**Exercise description**
Copy the records out again in full, keeping them identical.
Start of Block
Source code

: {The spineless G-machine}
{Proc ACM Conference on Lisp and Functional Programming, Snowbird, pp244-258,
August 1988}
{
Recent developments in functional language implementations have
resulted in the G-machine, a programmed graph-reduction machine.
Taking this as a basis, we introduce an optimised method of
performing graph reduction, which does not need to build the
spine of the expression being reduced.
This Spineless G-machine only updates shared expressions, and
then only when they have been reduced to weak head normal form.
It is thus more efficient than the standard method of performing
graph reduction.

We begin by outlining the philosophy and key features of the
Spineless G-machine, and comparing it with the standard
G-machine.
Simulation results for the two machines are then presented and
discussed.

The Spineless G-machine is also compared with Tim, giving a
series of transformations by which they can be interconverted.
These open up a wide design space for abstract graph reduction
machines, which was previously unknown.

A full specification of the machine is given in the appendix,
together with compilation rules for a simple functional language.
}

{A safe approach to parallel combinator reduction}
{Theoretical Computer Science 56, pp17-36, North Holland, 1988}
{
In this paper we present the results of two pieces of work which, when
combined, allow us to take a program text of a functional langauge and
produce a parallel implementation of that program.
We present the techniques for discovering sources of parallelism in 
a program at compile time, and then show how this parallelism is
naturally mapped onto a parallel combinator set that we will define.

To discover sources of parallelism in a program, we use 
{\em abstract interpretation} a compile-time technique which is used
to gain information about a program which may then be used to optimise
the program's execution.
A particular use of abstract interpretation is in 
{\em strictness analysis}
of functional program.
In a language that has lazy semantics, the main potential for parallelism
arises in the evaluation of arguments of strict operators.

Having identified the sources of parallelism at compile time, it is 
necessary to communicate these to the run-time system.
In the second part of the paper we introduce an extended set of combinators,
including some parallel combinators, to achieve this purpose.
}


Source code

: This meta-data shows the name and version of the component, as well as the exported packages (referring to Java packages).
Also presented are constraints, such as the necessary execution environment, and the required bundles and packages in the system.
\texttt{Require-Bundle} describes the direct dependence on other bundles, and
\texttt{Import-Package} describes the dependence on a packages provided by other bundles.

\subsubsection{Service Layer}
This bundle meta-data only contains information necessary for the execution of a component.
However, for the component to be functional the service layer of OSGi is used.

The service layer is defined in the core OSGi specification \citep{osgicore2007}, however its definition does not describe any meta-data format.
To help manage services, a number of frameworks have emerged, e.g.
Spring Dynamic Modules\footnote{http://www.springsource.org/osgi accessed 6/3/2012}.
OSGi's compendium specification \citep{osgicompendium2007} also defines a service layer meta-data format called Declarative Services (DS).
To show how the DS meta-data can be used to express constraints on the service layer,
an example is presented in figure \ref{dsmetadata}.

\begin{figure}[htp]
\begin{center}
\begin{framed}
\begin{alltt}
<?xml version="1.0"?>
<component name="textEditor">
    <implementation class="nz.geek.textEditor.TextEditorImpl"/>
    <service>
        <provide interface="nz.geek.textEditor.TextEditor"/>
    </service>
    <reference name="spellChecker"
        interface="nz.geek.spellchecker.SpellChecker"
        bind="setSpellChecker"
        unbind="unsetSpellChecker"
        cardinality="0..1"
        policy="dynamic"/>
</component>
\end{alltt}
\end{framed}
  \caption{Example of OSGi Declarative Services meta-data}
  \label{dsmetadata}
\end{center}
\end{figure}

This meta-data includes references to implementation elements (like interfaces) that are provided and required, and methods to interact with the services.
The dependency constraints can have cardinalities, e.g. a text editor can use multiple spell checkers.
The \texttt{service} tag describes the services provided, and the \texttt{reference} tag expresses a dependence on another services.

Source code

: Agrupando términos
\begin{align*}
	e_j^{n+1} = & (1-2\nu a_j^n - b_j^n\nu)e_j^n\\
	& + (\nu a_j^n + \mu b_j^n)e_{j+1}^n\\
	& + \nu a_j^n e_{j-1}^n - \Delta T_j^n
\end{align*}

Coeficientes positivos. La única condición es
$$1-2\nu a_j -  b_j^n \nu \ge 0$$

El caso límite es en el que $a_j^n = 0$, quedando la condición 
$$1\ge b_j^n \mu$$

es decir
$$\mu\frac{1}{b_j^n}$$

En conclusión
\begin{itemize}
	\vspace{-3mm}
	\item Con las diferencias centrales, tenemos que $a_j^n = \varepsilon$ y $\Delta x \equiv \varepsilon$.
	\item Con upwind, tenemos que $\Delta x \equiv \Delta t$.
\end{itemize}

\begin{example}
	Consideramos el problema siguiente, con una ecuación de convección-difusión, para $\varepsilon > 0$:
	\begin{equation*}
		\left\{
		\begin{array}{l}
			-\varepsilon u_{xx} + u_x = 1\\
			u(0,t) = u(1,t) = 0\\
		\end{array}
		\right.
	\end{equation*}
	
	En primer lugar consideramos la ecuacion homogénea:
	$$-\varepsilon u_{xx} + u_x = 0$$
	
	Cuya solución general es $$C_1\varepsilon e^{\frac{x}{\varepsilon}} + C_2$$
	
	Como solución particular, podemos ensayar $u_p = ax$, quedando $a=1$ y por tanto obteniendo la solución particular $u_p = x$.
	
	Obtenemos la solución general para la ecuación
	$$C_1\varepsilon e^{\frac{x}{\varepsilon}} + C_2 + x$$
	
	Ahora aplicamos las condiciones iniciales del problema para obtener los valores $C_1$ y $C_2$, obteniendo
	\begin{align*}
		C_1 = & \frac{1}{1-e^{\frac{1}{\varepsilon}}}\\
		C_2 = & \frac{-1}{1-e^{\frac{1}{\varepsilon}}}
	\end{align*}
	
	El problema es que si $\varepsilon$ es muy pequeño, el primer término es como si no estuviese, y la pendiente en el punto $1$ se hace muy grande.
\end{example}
End of Block
**Written answer**
Source code

: {The spineless G-machine}
{Proc ACM Conference on Lisp and Functional Programming, Snowbird, pp244-258,
August 1988}
{
Recent developments in functional language implementations have
resulted in the G-machine, a programmed graph-reduction machine.
Taking this as a basis, we introduce an optimised method of
performing graph reduction, which does not need to build the
spine of the expression being reduced.
This Spineless G-machine only updates shared expressions, and
then only when they have been reduced to weak head normal form.
It is thus more efficient than the standard method of performing
graph reduction.

We begin by outlining the philosophy and key features of the
Spineless G-machine, and comparing it with the standard
G-machine.
Simulation results for the two machines are then presented and
discussed.

The Spineless G-machine is also compared with Tim, giving a
series of transformations by which they can be interconverted.
These open up a wide design space for abstract graph reduction
machines, which was previously unknown.

A full specification of the machine is given in the appendix,
together with compilation rules for a simple functional language.
}

{A safe approach to parallel combinator reduction}
{Theoretical Computer Science 56, pp17-36, North Holland, 1988}
{
In this paper we present the results of two pieces of work which, when
combined, allow us to take a program text of a functional langauge and
produce a parallel implementation of that program.
We present the techniques for discovering sources of parallelism in 
a program at compile time, and then show how this parallelism is
naturally mapped onto a parallel combinator set that we will define.

To discover sources of parallelism in a program, we use 
{\em abstract interpretation} a compile-time technique which is used
to gain information about a program which may then be used to optimise
the program's execution.
A particular use of abstract interpretation is in 
{\em strictness analysis}
of functional program.
In a language that has lazy semantics, the main potential for parallelism
arises in the evaluation of arguments of strict operators.

Having identified the sources of parallelism at compile time, it is 
necessary to communicate these to the run-time system.
In the second part of the paper we introduce an extended set of combinators,
including some parallel combinators, to achieve this purpose.
}


Source code

: This meta-data shows the name and version of the component, as well as the exported packages (referring to Java packages).
Also presented are constraints, such as the necessary execution environment, and the required bundles and packages in the system.
\texttt{Require-Bundle} describes the direct dependence on other bundles, and
\texttt{Import-Package} describes the dependence on a packages provided by other bundles.

\subsubsection{Service Layer}
This bundle meta-data only contains information necessary for the execution of a component.
However, for the component to be functional the service layer of OSGi is used.

The service layer is defined in the core OSGi specification \citep{osgicore2007}, however its definition does not describe any meta-data format.
To help manage services, a number of frameworks have emerged, e.g.
Spring Dynamic Modules\footnote{http://www.springsource.org/osgi accessed 6/3/2012}.
OSGi's compendium specification \citep{osgicompendium2007} also defines a service layer meta-data format called Declarative Services (DS).
To show how the DS meta-data can be used to express constraints on the service layer,
an example is presented in figure \ref{dsmetadata}.

\begin{figure}[htp]
\begin{center}
\begin{framed}
\begin{alltt}
<?xml version="1.0"?>
<component name="textEditor">
    <implementation class="nz.geek.textEditor.TextEditorImpl"/>
    <service>
        <provide interface="nz.geek.textEditor.TextEditor"/>
    </service>
    <reference name="spellChecker"
        interface="nz.geek.spellchecker.SpellChecker"
        bind="setSpellChecker"
        unbind="unsetSpellChecker"
        cardinality="0..1"
        policy="dynamic"/>
</component>
\end{alltt}
\end{framed}
  \caption{Example of OSGi Declarative Services meta-data}
  \label{dsmetadata}
\end{center}
\end{figure}

This meta-data includes references to implementation elements (like interfaces) that are provided and required, and methods to interact with the services.
The dependency constraints can have cardinalities, e.g. a text editor can use multiple spell checkers.
The \texttt{service} tag describes the services provided, and the \texttt{reference} tag expresses a dependence on another services.

Source code

: Agrupando términos
\begin{align*}
	e_j^{n+1} = & (1-2\nu a_j^n - b_j^n\nu)e_j^n\\
	& + (\nu a_j^n + \mu b_j^n)e_{j+1}^n\\
	& + \nu a_j^n e_{j-1}^n - \Delta T_j^n
\end{align*}

Coeficientes positivos. La única condición es
$$1-2\nu a_j -  b_j^n \nu \ge 0$$

El caso límite es en el que $a_j^n = 0$, quedando la condición 
$$1\ge b_j^n \mu$$

es decir
$$\mu\frac{1}{b_j^n}$$

En conclusión
\begin{itemize}
	\vspace{-3mm}
	\item Con las diferencias centrales, tenemos que $a_j^n = \varepsilon$ y $\Delta x \equiv \varepsilon$.
	\item Con upwind, tenemos que $\Delta x \equiv \Delta t$.
\end{itemize}

\begin{example}
	Consideramos el problema siguiente, con una ecuación de convección-difusión, para $\varepsilon > 0$:
	\begin{equation*}
		\left\{
		\begin{array}{l}
			-\varepsilon u_{xx} + u_x = 1\\
			u(0,t) = u(1,t) = 0\\
		\end{array}
		\right.
	\end{equation*}
	
	En primer lugar consideramos la ecuacion homogénea:
	$$-\varepsilon u_{xx} + u_x = 0$$
	
	Cuya solución general es $$C_1\varepsilon e^{\frac{x}{\varepsilon}} + C_2$$
	
	Como solución particular, podemos ensayar $u_p = ax$, quedando $a=1$ y por tanto obteniendo la solución particular $u_p = x$.
	
	Obtenemos la solución general para la ecuación
	$$C_1\varepsilon e^{\frac{x}{\varepsilon}} + C_2 + x$$
	
	Ahora aplicamos las condiciones iniciales del problema para obtener los valores $C_1$ y $C_2$, obteniendo
	\begin{align*}
		C_1 = & \frac{1}{1-e^{\frac{1}{\varepsilon}}}\\
		C_2 = & \frac{-1}{1-e^{\frac{1}{\varepsilon}}}
	\end{align*}
	
	El problema es que si $\varepsilon$ es muy pequeño, el primer término es como si no estuviese, y la pendiente en el punto $1$ se hace muy grande.
\end{example}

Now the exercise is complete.